Opioid prevention education is essential for addressing the opioid crisis. Here’s what works.
There seems to be no end in sight for the American opioid epidemic that’s responsible for more than 90 deaths every day, but educators and lawmakers hope that by bolstering opioid prevention education in schools, fewer young people will experiment with heroin and prescription painkillers–as well as other drugs–in the future.
The War on Drugs, Just Say No, and DARE: A Short History on Prevention Education
In 1971, President Richard Nixon declared war on drugs. He increased the size and reach of federal drug control agencies and pushed through measures like no-knock warrants and mandatory sentencing. In the 1980s and 1990s, drug hysteria took hold, and President Ronald Reagan dramatically expanded the War on Drugs, which led to huge increases in nonviolent incarcerations, which increased from 50,000 in 1980 to 400,000 by 1997, but did little to stem the tide of drug abuse.
In 1981, Nancy Reagan launched her highly publicized anti-drug campaign whose slogan “Just Say No” permeates popular culture to this day. The underlying theory of Just Say No was that teaching kids to simply say no to drugs would prevent them from experimenting with psychoactive substances. A couple of years later, in 1983, Los Angeles Police Chief Daryl Gates founded the Drug Abuse Resistance Education program, known as DARE, which was adopted in schools nationwide despite any evidence of effectiveness. DARE’s sole goal was to teach specific peer resistance and refusal skills in hopes that doing so would reduce drug abuse among young people.

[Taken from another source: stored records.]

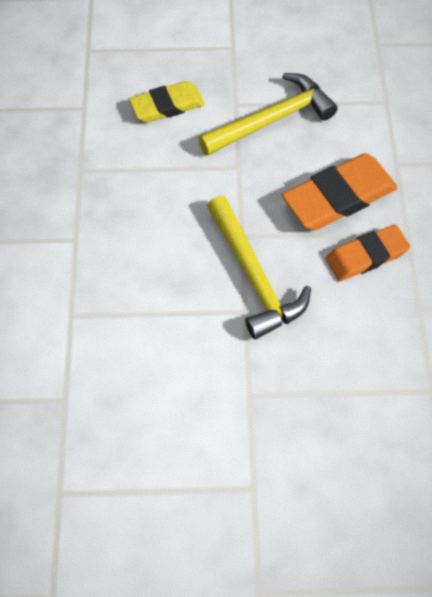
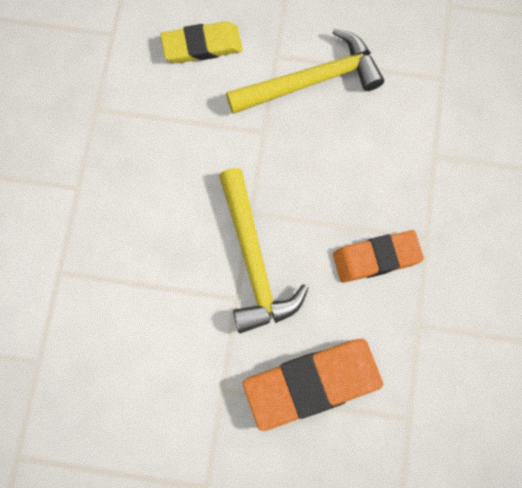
camera: 10 degrees right, 10 degrees up
(339, 197) = (363, 185): orange eraser -> orange eraser (312, 384)

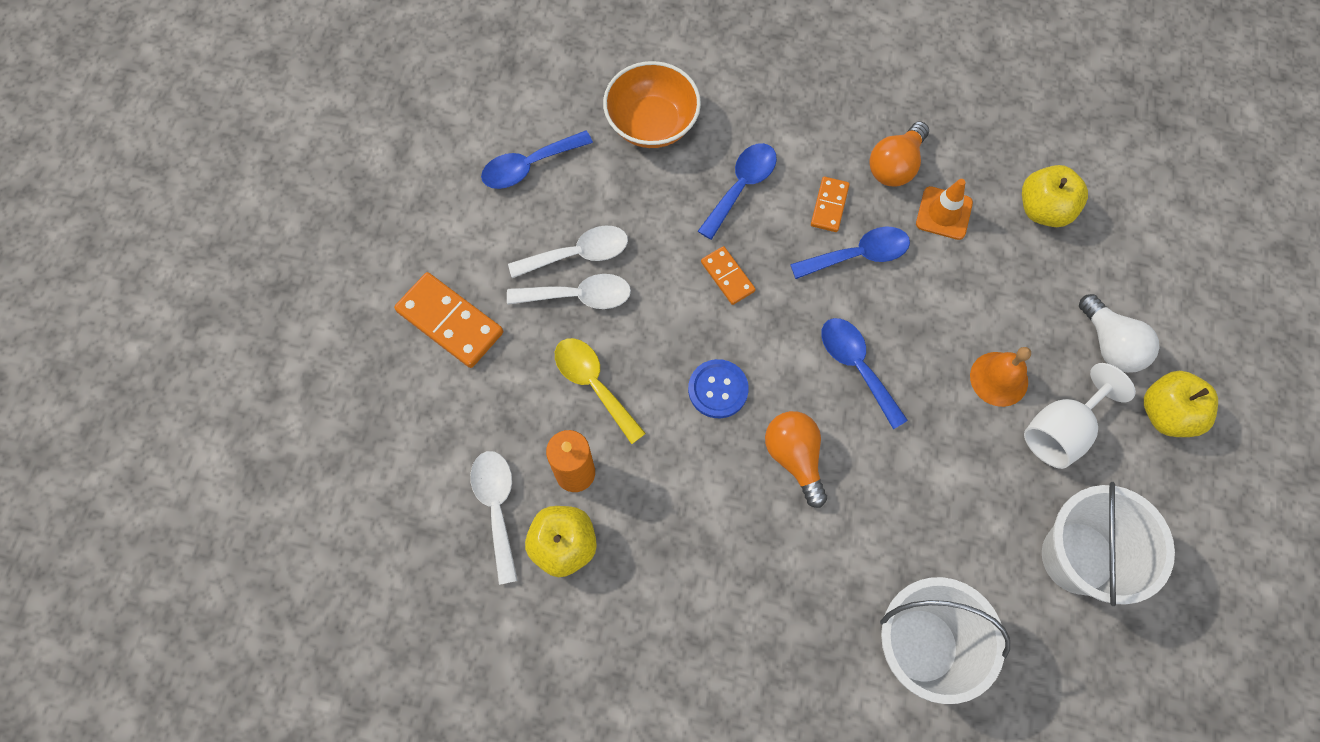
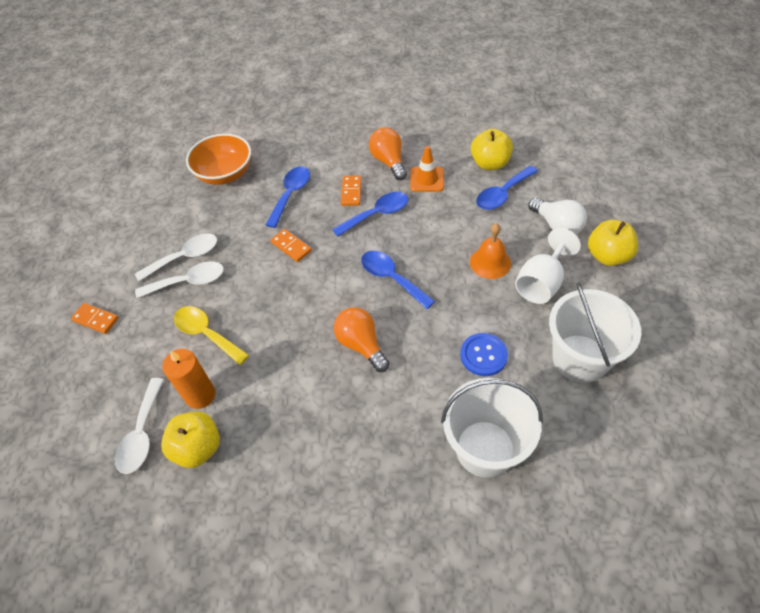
camera: 10 degrees left, 15 degrees down
(450, 322) = (95, 319): orange domino -> orange domino, size x0.57
(497, 507) = (142, 434): white spoon -> white spoon turned 150 degrees counterclockwise
(529, 166) = (144, 215): blue spoon -> blue spoon (502, 194)
(718, 389) = (297, 315): blue button -> blue button (483, 355)
(895, 165) = (389, 161): orange light bulb -> orange light bulb turned 135 degrees clockwise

What we now know is that both of these campaigns were largely ineffective, according to a number of studies, including a 2003 study by the Government Accountability Office. Drug abuse and addiction are complex issues, and preventing them requires a comprehensive, whole-person approach.
A New Era of Opioid Prevention Education: A Comprehensive Approach
So, what kind of prevention education works? According to Brian Griffith, curriculum supervisor for health and physical education in the Frederick County public school district in Maryland, a comprehensive approach to drug education is vital for curbing drug abuse among youth. A comprehensive approach to opioid education in schools focuses less on saying no to drugs and more on helping young people develop the decision-making, goal-setting, self-esteem, and self-management skills that result in healthy life choices and intrinsic motivation to remain drug-free. Of the Just Say No campaign and DARE, Griffith says, “We can’t teach one thing and think it’s going to solve everything.”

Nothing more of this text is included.